Workshop: The ability to easily publish to the Internet has opened up all sorts of new possibilities for teachers to help students enhance their writing skills and become more effective communicators. In the age of the Read/Write Web, every reader can truly be a writer as well. Weblogs and wikis provide wide and diverse audiences from around the world for feedback and response. But they also require a more “connective writing” approach, one that can synthesize many disparate ideas from different sources, all connected together through hypertext. This is a think out of the box workshop intended to help you start exploring new ways to make your own writing and your classroom writing more meaningful and more effective.
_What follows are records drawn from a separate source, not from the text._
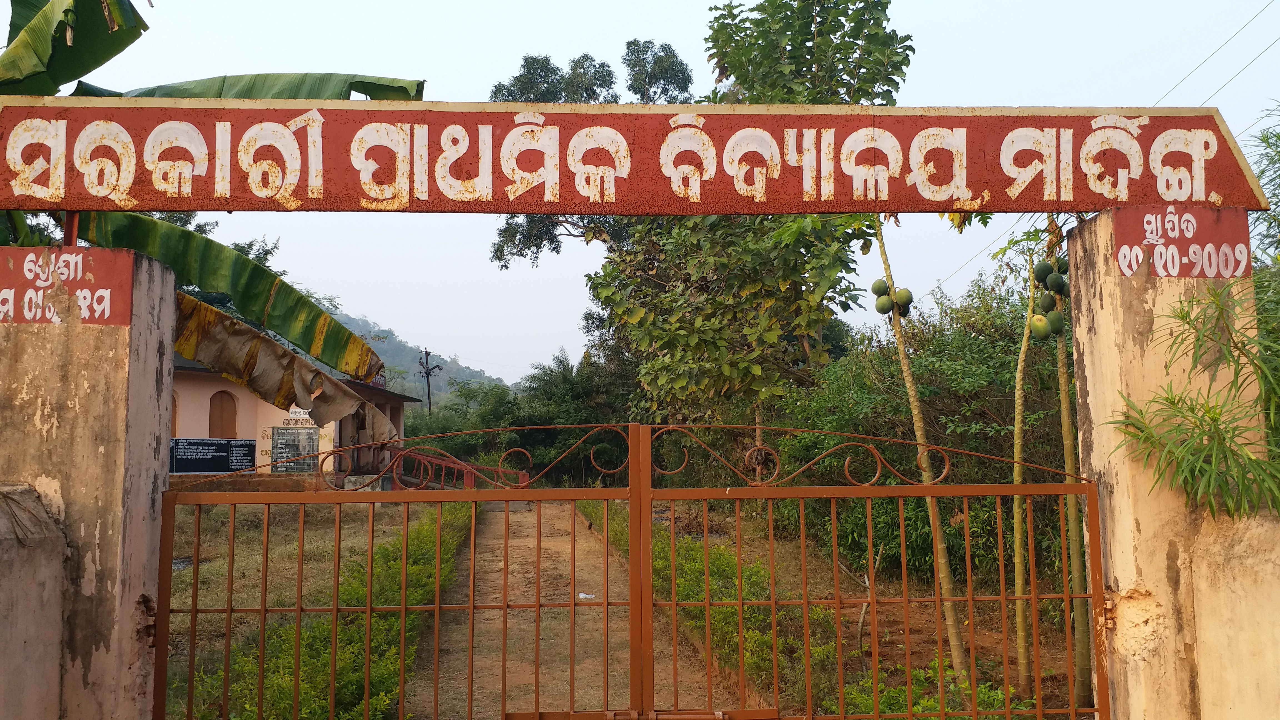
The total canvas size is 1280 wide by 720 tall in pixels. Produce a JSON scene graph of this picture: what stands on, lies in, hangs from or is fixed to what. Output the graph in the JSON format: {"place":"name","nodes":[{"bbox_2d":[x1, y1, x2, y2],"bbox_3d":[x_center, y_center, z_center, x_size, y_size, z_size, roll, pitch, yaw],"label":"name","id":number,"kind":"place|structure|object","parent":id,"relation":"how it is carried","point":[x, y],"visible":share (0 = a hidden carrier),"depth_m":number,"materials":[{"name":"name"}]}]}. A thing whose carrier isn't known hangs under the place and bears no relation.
{"place":"outdoors","nodes":[
{"label":"outdoors","id":0,"kind":"place"},
{"bbox_2d":[0,483,67,719],"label":"low wall","id":1,"kind":"structure","parent":0,"point":[10,545],"depth_m":3.16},
{"bbox_2d":[167,353,421,489],"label":"building","id":2,"kind":"structure","parent":0,"point":[211,392],"depth_m":19.96,"materials":[{"name":"paint"}]},
{"bbox_2d":[170,391,179,437],"bbox_3d":[-8.539,1.044,17.035,0.385,1.141,0.604,0,-5,-3],"label":"window","id":3,"kind":"structure","parent":2,"relation":"in","point":[174,428],"depth_m":17.28,"materials":[{"name":"brown wood"}]},
{"bbox_2d":[169,437,257,474],"bbox_3d":[-8.224,1.861,18.318,0.375,0.684,1.362,-2,-5,22],"label":"notice board","id":4,"kind":"object","parent":2,"relation":"attached to","point":[197,469],"visible":0.85,"depth_m":18.29,"materials":[{"name":"black paint"}]},
{"bbox_2d":[208,391,238,438],"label":"arched window","id":5,"kind":"structure","parent":2,"relation":"in","point":[227,426],"depth_m":20.15,"materials":[{"name":"brown wood"}]},
{"bbox_2d":[269,426,319,472],"bbox_3d":[-6.995,1.838,19.416,0.878,0.956,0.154,0,-5,-3],"label":"notice board","id":6,"kind":"object","parent":2,"relation":"attached to","point":[281,444],"visible":0.91,"depth_m":19.39,"materials":[{"name":"grey paint"}]},
{"bbox_2d":[285,406,312,422],"bbox_3d":[-7.657,1.274,21.662,0.655,0.383,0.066,0,-5,-3],"label":"sign","id":7,"kind":"object","parent":2,"relation":"attached to","point":[302,412],"visible":0.58,"depth_m":21.63,"materials":[{"name":"white paint"}]},
{"bbox_2d":[158,502,463,719],"label":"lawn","id":8,"kind":"structure","parent":0,"point":[218,513],"materials":[{"name":"green plant"}]},
{"bbox_2d":[178,501,476,719],"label":"hedge","id":9,"kind":"object","parent":8,"relation":"on","point":[362,645],"visible":0.62,"depth_m":6.70,"materials":[{"name":"green plant"}]},
{"bbox_2d":[318,305,509,407],"label":"hill","id":10,"kind":"structure","parent":0,"point":[364,325],"materials":[{"name":"green plant"}]},
{"bbox_2d":[410,499,755,719],"label":"dirt path","id":11,"kind":"structure","parent":0,"point":[568,520],"materials":[{"name":"brown soil"}]},
{"bbox_2d":[576,591,596,600],"bbox_3d":[-0.525,2.324,9.422,0.229,0.075,0.177,-4,-6,38],"label":"litter","id":12,"kind":"object","parent":11,"relation":"on","point":[582,595],"visible":0.61,"depth_m":9.37,"materials":[{"name":"white plastic"}]},
{"bbox_2d":[0,0,1279,384],"label":"sky","id":13,"kind":"structure","parent":0,"point":[681,5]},
{"bbox_2d":[633,503,1094,719],"label":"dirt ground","id":14,"kind":"structure","parent":0,"point":[910,611],"materials":[{"name":"brown soil"}]},
{"bbox_2d":[585,504,833,707],"bbox_3d":[0.519,2.345,9.832,1.364,0.867,6.578,0,-5,-3],"label":"hedge","id":15,"kind":"object","parent":14,"relation":"on","point":[716,563],"visible":0.46,"depth_m":8.15,"materials":[{"name":"green plant"}]},
{"bbox_2d":[855,542,883,665],"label":"wooden stake","id":16,"kind":"object","parent":14,"relation":"on","point":[862,618],"visible":0.8,"depth_m":7.40,"materials":[{"name":"brown wood"}]},
{"bbox_2d":[874,223,976,686],"bbox_3d":[1.832,0.221,6.560,1.170,4.036,1.200,-2,-5,22],"label":"papaya tree","id":17,"kind":"object","parent":14,"relation":"on","point":[945,584],"visible":0.8,"depth_m":6.46,"materials":[{"name":"plant"}]},
{"bbox_2d":[871,278,889,295],"bbox_3d":[1.743,-0.506,6.917,0.147,0.149,0.146,-3,-6,29],"label":"fruit","id":18,"kind":"object","parent":17,"relation":"hanging from","point":[885,284],"visible":0.82,"depth_m":6.88,"materials":[{"name":"green food"}]},
{"bbox_2d":[875,295,893,314],"bbox_3d":[1.772,-0.385,6.938,0.136,0.145,0.133,-3,-6,31],"label":"fruit","id":19,"kind":"object","parent":17,"relation":"attached to","point":[885,309],"visible":0.92,"depth_m":6.90,"materials":[{"name":"green food"}]},
{"bbox_2d":[894,288,913,313],"bbox_3d":[1.941,-0.431,7.075,0.147,0.180,0.144,-3,-5,28],"label":"fruit","id":20,"kind":"object","parent":17,"relation":"attached to","point":[899,295],"visible":0.9,"depth_m":7.04,"materials":[{"name":"green food"}]},
{"bbox_2d":[773,262,1080,591],"bbox_3d":[4.341,0.803,12.077,5.287,4.258,5.514,0,-5,-3],"label":"shrub","id":21,"kind":"object","parent":14,"relation":"on","point":[922,385],"visible":0.48,"depth_m":11.54,"materials":[{"name":"green plant"}]},
{"bbox_2d":[836,654,1024,719],"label":"shrub","id":22,"kind":"object","parent":14,"relation":"on","point":[980,691],"visible":0.47,"depth_m":5.47,"materials":[{"name":"green plant"}]},
{"bbox_2d":[1010,255,1036,691],"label":"tree trunk","id":23,"kind":"object","parent":14,"relation":"on","point":[1021,581],"visible":0.92,"materials":[{"name":"plant"}]},
{"bbox_2d":[1048,226,1091,702],"bbox_3d":[2.788,0.292,6.379,0.680,3.860,0.687,-3,-5,27],"label":"papaya tree","id":24,"kind":"object","parent":14,"relation":"on","point":[1084,686],"visible":0.64,"depth_m":6.25,"materials":[{"name":"plant"}]},
{"bbox_2d":[1027,313,1050,338],"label":"papaya","id":25,"kind":"object","parent":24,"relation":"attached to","point":[1042,327],"visible":0.93,"depth_m":5.98,"materials":[{"name":"green food"}]},
{"bbox_2d":[1033,260,1053,282],"bbox_3d":[2.598,-0.558,6.172,0.131,0.149,0.130,-4,-6,36],"label":"fruit","id":26,"kind":"object","parent":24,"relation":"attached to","point":[1040,268],"visible":0.91,"depth_m":6.14,"materials":[{"name":"green food"}]},
{"bbox_2d":[1037,292,1056,311],"bbox_3d":[2.597,-0.345,6.108,0.123,0.161,0.134,-3,-5,27],"label":"fruit","id":27,"kind":"object","parent":24,"relation":"attached to","point":[1047,302],"visible":0.86,"depth_m":6.07,"materials":[{"name":"green food"}]},
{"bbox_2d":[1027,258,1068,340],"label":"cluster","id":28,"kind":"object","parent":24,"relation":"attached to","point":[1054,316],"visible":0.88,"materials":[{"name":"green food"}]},
{"bbox_2d":[1043,309,1064,335],"bbox_3d":[2.582,-0.216,5.988,0.130,0.162,0.130,-3,-5,27],"label":"fruit","id":29,"kind":"object","parent":24,"relation":"attached to","point":[1054,327],"visible":0.92,"depth_m":5.95,"materials":[{"name":"green food"}]},
{"bbox_2d":[1044,273,1066,294],"bbox_3d":[2.603,-0.458,6.013,0.126,0.145,0.123,-4,-6,35],"label":"fruit","id":30,"kind":"object","parent":24,"relation":"attached to","point":[1056,289],"visible":0.92,"depth_m":5.98,"materials":[{"name":"green food"}]},
{"bbox_2d":[1055,255,1068,272],"bbox_3d":[2.726,-0.595,6.200,0.122,0.152,0.121,-3,-6,32],"label":"fruit","id":31,"kind":"object","parent":24,"relation":"attached to","point":[1061,266],"visible":0.51,"depth_m":6.16,"materials":[{"name":"green food"}]},
{"bbox_2d":[1155,0,1279,105],"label":"power line","id":32,"kind":"object","parent":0,"point":[1234,76],"visible":0.9,"depth_m":16.11,"materials":[{"name":"metal"}]},
{"bbox_2d":[1189,506,1279,719],"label":"right wall","id":33,"kind":"structure","parent":0,"point":[1241,554],"depth_m":3.26,"materials":[{"name":"beige paint"}]},
{"bbox_2d":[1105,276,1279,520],"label":"shrub","id":34,"kind":"object","parent":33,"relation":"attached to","point":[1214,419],"visible":0.97,"depth_m":3.23,"materials":[{"name":"green plant"}]},
{"label":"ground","id":35,"kind":"structure","parent":0},
{"bbox_2d":[0,248,180,719],"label":"left gate pillar","id":36,"kind":"structure","parent":35,"relation":"on","point":[170,323],"depth_m":3.29,"materials":[{"name":"beige paint"}]},
{"bbox_2d":[0,245,133,324],"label":"sign","id":37,"kind":"object","parent":36,"relation":"attached to","point":[93,321],"visible":0.93,"depth_m":3.38,"materials":[{"name":"red paint"}]},
{"bbox_2d":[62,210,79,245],"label":"metal post","id":38,"kind":"object","parent":36,"relation":"on","point":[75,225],"visible":0.24,"depth_m":3.81,"materials":[{"name":"red metal"}]},
{"bbox_2d":[163,432,633,719],"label":"metal gate","id":39,"kind":"structure","parent":36,"relation":"attached to","point":[262,611],"depth_m":3.48,"materials":[{"name":"metal"}]},
{"bbox_2d":[1,0,422,434],"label":"banana tree","id":40,"kind":"object","parent":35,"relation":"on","point":[24,37],"visible":0.61,"depth_m":6.23,"materials":[{"name":"green plant"}]},
{"bbox_2d":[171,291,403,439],"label":"leaf","id":41,"kind":"object","parent":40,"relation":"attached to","point":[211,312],"visible":0.65,"depth_m":6.90,"materials":[{"name":"plant"}]},
{"bbox_2d":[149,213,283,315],"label":"tree","id":42,"kind":"object","parent":35,"relation":"on","point":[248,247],"visible":0.12,"depth_m":27.25,"materials":[{"name":"green plant"}]},
{"bbox_2d":[417,346,440,415],"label":"utility pole","id":43,"kind":"object","parent":35,"relation":"on","point":[429,398],"visible":0.61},
{"bbox_2d":[384,445,527,489],"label":"red railing","id":44,"kind":"object","parent":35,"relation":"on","point":[434,460],"visible":0.45,"depth_m":19.87,"materials":[{"name":"red metal"}]},
{"bbox_2d":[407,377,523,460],"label":"shrub","id":45,"kind":"object","parent":35,"relation":"on","point":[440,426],"visible":0.49,"depth_m":38.10,"materials":[{"name":"green plant"}]},
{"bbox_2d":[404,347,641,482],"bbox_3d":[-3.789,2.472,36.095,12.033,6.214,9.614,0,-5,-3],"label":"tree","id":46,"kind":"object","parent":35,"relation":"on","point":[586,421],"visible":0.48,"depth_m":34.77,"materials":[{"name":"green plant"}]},
{"bbox_2d":[491,42,698,267],"bbox_3d":[-0.942,-2.833,28.141,6.911,12.498,6.727,-4,-6,37],"label":"tree","id":47,"kind":"object","parent":35,"relation":"on","point":[605,81],"visible":0.35,"depth_m":27.20,"materials":[{"name":"green plant"}]},
{"bbox_2d":[583,0,911,449],"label":"tree","id":48,"kind":"object","parent":35,"relation":"on","point":[820,24],"visible":0.78,"depth_m":12.81,"materials":[{"name":"green plant"}]},
{"bbox_2d":[1064,212,1271,719],"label":"right gate pillar","id":49,"kind":"structure","parent":35,"relation":"on","point":[1105,300],"depth_m":3.49,"materials":[{"name":"beige paint"}]},
{"bbox_2d":[0,95,1278,214],"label":"sign","id":50,"kind":"object","parent":49,"relation":"on","point":[522,209],"visible":0.96,"depth_m":3.56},
{"bbox_2d":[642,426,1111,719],"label":"metal gate","id":51,"kind":"structure","parent":49,"relation":"attached to","point":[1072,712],"depth_m":3.41,"materials":[{"name":"metal"}]},
{"bbox_2d":[1113,206,1250,278],"bbox_3d":[1.989,-0.430,3.519,0.577,0.265,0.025,0,-5,-3],"label":"sign","id":52,"kind":"object","parent":49,"relation":"attached to","point":[1188,273],"visible":0.79,"depth_m":3.51,"materials":[{"name":"red paint"}]},
{"bbox_2d":[1245,102,1279,258],"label":"tree","id":53,"kind":"object","parent":35,"relation":"on","point":[1262,172],"visible":0.59,"depth_m":6.40,"materials":[{"name":"green plant"}]}
]}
RSS: Connecting Ideas and Knowledge
Workshop: RSS is a powerful yet fairly untapped tool that educators can use to easily track many sources of information and knowledge. But it’s also evolving into an effective way to connect people and ideas in ways that we’ve be unable to before. Using RSS, we can not only read what others write, we can read what they read, and even read what they create in easy, time-saving ways. This session will take a look at the tools and strategies that can make RSS an integral part of every educator’s professional development and practice.
I enjoy doing sessions that are based upon audience participation and questions in a more unplanned and relaxed, interactive atmosphere. It’s a chance to ask the questions that are most important to those in attendance and for me to show what’s most relevant. These sessions can be loosely defined by general topics or wide open. Groups of 20-40 work best for these types of discussions.